Stored data entries:
------------------------------------------------

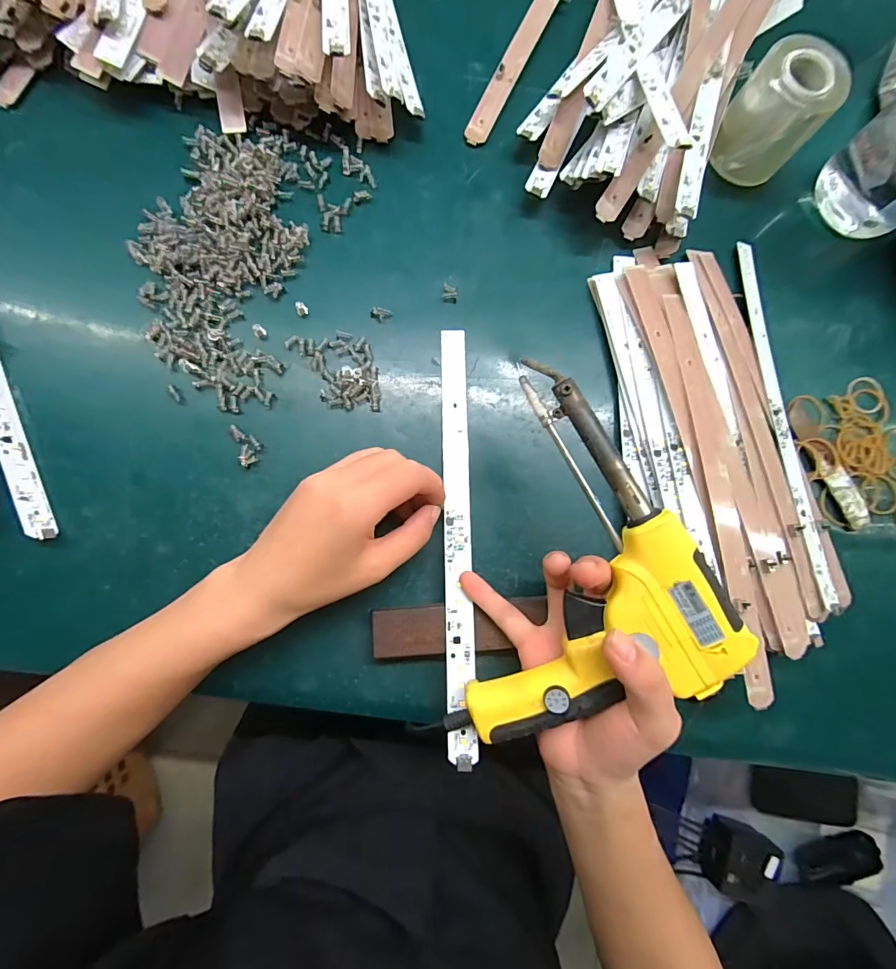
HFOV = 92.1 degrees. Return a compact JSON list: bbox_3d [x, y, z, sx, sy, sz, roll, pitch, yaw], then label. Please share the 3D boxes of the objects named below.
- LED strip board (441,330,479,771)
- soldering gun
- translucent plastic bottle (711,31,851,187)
[{"bbox_3d":[0.007,0.025,0.287,0.018,0.007,0.280,0,75,-4],"label":"LED strip board"},{"bbox_3d":[0.090,0.049,0.231,0.134,0.044,0.203,13,83,-2],"label":"soldering gun"},{"bbox_3d":[0.243,-0.276,0.324,0.063,0.063,0.063,0,84,-4],"label":"translucent plastic bottle"}]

------------------------------------------------

Every entry above should be printed again exactly, except for the pictures.

Expected output:
HFOV = 92.1 degrees. Return a compact JSON list: bbox_3d [x, y, z, sx, sy, sz, roll, pitch, yaw], then label. Please share the 3D boxes of the objects named below.
- LED strip board (441,330,479,771)
- soldering gun
- translucent plastic bottle (711,31,851,187)
[{"bbox_3d":[0.007,0.025,0.287,0.018,0.007,0.280,0,75,-4],"label":"LED strip board"},{"bbox_3d":[0.090,0.049,0.231,0.134,0.044,0.203,13,83,-2],"label":"soldering gun"},{"bbox_3d":[0.243,-0.276,0.324,0.063,0.063,0.063,0,84,-4],"label":"translucent plastic bottle"}]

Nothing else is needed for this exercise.